(Required work): For the data below, work out how many lines contain the word "round" and supply only that number.

BEGIN Given records

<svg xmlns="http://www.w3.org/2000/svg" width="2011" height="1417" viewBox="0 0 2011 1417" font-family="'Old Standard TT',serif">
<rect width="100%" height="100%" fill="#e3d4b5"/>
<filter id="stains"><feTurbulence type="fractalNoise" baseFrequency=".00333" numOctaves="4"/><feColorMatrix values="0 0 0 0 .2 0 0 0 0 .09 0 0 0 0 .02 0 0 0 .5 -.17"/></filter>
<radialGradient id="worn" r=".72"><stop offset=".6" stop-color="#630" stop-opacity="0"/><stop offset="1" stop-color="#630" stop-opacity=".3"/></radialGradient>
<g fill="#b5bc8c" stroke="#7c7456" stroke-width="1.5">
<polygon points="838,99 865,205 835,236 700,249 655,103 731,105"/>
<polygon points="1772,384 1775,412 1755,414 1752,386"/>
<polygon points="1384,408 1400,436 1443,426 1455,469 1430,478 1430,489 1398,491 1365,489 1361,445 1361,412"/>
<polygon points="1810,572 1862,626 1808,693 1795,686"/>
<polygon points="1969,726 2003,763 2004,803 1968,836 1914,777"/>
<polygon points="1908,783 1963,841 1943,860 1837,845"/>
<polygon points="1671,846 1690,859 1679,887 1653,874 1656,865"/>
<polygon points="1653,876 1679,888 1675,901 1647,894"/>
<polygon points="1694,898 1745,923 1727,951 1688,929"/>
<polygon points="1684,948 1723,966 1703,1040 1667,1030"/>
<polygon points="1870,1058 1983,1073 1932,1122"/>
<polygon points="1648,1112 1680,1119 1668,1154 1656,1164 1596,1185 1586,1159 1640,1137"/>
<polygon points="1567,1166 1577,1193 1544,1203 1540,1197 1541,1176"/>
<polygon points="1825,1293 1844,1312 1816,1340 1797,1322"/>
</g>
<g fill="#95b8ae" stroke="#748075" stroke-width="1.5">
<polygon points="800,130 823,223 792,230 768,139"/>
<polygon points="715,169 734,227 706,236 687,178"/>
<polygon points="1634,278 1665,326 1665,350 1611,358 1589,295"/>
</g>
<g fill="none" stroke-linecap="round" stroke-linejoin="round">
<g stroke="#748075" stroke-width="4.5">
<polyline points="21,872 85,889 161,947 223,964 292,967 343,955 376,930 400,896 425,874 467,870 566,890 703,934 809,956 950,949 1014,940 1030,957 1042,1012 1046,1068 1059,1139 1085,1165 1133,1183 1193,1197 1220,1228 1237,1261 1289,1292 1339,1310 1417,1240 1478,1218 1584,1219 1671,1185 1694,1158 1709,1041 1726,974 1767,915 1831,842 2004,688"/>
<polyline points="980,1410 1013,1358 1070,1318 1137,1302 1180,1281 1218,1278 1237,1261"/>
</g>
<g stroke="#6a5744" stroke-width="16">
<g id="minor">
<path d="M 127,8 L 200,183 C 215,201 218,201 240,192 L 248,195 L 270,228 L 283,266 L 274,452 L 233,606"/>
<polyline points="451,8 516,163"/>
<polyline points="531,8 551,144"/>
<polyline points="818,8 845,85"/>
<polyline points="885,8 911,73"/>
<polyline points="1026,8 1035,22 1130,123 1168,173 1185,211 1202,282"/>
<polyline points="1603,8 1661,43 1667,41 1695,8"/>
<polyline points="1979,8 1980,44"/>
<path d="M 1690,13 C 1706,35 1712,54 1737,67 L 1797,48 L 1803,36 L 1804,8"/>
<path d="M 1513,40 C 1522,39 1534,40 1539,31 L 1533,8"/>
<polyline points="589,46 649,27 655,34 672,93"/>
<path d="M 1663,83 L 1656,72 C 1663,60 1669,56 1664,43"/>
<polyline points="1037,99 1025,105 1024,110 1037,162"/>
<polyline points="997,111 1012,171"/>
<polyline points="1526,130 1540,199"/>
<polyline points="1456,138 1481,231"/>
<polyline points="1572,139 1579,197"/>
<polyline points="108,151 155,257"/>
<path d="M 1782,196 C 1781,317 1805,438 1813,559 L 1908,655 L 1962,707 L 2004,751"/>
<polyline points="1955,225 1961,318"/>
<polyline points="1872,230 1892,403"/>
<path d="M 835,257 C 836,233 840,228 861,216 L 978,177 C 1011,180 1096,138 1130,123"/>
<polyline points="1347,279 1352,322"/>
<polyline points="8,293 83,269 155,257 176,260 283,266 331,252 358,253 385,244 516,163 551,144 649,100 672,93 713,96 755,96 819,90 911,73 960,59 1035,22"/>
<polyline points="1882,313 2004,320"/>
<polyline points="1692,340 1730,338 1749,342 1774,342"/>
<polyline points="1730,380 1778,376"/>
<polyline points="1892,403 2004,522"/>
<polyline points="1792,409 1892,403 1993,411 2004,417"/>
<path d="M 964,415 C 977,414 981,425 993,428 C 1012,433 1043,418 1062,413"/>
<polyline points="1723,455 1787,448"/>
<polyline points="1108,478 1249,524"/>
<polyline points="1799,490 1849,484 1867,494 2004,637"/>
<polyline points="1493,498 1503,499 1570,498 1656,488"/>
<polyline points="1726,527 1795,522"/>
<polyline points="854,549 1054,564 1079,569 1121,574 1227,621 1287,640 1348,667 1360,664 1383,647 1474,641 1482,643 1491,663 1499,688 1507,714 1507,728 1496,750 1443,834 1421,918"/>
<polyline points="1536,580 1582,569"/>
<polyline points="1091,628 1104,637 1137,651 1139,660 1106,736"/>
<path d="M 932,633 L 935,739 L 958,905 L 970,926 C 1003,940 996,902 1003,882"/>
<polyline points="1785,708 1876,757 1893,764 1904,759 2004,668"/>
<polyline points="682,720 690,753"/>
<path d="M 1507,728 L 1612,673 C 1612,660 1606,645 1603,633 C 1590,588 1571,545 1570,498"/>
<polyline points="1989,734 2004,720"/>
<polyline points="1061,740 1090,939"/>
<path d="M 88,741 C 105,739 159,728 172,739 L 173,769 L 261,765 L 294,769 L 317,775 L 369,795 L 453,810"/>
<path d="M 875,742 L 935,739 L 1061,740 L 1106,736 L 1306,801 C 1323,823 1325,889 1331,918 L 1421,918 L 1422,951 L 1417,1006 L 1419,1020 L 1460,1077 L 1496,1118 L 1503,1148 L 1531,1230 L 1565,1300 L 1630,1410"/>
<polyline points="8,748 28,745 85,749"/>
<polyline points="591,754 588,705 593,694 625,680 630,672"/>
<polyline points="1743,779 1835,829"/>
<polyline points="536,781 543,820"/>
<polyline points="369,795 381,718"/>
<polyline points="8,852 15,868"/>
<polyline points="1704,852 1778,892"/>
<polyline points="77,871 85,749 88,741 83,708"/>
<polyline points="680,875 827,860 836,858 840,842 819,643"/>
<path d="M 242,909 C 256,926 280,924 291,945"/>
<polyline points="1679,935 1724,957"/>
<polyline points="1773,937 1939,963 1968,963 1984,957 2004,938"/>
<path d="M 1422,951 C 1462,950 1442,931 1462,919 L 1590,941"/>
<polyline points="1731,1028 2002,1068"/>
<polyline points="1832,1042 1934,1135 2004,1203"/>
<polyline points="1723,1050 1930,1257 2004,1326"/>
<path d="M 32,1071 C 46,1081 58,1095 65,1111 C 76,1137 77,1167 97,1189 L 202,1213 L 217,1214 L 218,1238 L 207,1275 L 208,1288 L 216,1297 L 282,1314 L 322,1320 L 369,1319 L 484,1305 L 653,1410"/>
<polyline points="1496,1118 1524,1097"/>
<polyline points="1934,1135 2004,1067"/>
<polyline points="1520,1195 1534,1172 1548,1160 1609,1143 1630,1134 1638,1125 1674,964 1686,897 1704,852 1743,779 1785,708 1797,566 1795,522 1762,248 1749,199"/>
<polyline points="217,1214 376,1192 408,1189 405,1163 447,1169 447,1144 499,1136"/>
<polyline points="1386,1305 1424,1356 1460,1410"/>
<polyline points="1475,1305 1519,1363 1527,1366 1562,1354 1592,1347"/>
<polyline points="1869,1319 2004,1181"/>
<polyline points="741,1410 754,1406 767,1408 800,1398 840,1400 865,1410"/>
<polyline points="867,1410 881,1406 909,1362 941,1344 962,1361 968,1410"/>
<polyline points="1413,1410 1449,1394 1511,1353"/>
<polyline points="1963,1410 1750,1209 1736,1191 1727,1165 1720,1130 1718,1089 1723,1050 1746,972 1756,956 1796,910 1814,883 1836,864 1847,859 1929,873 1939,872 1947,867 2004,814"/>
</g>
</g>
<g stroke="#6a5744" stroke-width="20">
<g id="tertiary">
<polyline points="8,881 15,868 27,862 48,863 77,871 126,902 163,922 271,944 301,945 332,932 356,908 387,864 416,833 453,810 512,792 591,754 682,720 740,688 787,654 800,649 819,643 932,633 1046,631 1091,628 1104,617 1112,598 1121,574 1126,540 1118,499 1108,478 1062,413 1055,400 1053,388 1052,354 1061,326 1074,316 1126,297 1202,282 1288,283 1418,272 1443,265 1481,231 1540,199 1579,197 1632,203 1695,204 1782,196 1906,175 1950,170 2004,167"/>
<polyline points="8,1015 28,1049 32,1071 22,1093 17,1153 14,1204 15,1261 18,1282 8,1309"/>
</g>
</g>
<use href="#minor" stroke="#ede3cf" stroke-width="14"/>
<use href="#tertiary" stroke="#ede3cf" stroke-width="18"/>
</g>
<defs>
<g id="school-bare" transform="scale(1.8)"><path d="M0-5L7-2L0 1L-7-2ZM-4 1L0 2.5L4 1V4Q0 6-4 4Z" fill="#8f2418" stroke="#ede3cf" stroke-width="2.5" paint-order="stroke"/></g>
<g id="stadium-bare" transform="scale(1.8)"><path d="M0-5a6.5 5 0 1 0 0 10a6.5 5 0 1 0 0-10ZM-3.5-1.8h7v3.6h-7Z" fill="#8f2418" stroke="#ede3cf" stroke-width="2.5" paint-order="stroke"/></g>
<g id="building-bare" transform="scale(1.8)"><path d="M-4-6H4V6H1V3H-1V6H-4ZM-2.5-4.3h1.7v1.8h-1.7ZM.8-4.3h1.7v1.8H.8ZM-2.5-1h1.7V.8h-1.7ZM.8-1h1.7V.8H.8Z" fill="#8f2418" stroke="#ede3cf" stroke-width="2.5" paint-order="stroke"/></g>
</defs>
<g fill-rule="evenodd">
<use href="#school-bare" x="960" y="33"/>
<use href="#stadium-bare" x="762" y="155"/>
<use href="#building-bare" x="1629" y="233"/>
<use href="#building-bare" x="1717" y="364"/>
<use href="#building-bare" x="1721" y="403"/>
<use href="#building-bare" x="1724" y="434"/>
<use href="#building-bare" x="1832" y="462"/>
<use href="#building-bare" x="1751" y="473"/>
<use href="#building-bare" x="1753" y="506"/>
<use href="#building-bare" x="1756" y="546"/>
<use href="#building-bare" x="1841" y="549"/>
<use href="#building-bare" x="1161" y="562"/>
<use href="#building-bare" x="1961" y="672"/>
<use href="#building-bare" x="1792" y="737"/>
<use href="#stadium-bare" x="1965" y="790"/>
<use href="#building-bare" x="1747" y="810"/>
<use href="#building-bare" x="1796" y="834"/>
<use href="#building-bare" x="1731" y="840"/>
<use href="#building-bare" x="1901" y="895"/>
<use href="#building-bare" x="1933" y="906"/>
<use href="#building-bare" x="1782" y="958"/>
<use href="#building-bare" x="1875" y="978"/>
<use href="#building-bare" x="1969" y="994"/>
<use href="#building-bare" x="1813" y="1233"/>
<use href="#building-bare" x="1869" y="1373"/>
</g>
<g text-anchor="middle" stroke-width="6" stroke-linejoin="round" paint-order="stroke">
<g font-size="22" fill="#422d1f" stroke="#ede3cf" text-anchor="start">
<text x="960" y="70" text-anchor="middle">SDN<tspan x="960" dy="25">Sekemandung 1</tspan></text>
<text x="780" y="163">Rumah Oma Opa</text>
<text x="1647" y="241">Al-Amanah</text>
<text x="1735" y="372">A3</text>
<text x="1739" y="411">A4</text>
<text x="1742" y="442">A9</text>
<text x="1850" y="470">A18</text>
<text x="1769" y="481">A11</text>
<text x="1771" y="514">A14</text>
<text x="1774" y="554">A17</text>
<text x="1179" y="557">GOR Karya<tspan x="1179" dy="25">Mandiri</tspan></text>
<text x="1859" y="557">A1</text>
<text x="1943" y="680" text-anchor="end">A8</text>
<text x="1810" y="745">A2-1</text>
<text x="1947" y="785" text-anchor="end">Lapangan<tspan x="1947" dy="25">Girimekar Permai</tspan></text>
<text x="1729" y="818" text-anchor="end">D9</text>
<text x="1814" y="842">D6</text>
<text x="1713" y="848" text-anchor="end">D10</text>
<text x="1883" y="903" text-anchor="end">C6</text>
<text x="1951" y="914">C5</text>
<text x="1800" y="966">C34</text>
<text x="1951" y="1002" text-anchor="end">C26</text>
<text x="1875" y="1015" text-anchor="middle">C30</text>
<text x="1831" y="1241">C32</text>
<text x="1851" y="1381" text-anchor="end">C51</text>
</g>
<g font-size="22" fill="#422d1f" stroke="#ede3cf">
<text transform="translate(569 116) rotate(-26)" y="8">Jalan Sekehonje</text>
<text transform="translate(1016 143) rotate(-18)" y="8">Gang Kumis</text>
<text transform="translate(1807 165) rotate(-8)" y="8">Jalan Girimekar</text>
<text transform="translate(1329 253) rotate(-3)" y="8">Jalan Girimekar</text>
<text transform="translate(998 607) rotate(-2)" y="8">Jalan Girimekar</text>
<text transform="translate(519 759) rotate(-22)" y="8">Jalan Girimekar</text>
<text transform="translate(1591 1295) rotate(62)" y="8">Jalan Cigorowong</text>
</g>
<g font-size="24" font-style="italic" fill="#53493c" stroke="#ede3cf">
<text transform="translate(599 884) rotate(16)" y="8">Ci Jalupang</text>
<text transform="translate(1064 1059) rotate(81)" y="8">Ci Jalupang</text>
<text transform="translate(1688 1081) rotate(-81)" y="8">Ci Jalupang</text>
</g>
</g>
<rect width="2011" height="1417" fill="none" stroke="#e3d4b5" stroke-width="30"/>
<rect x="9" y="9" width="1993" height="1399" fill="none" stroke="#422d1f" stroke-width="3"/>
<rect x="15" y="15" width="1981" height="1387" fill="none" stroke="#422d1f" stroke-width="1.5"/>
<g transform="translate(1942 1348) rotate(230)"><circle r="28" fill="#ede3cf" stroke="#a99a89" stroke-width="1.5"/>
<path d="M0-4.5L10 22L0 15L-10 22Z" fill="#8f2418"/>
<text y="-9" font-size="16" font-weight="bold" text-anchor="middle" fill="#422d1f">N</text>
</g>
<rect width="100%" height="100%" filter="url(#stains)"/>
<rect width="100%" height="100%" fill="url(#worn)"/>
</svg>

END Given records

(Response): 2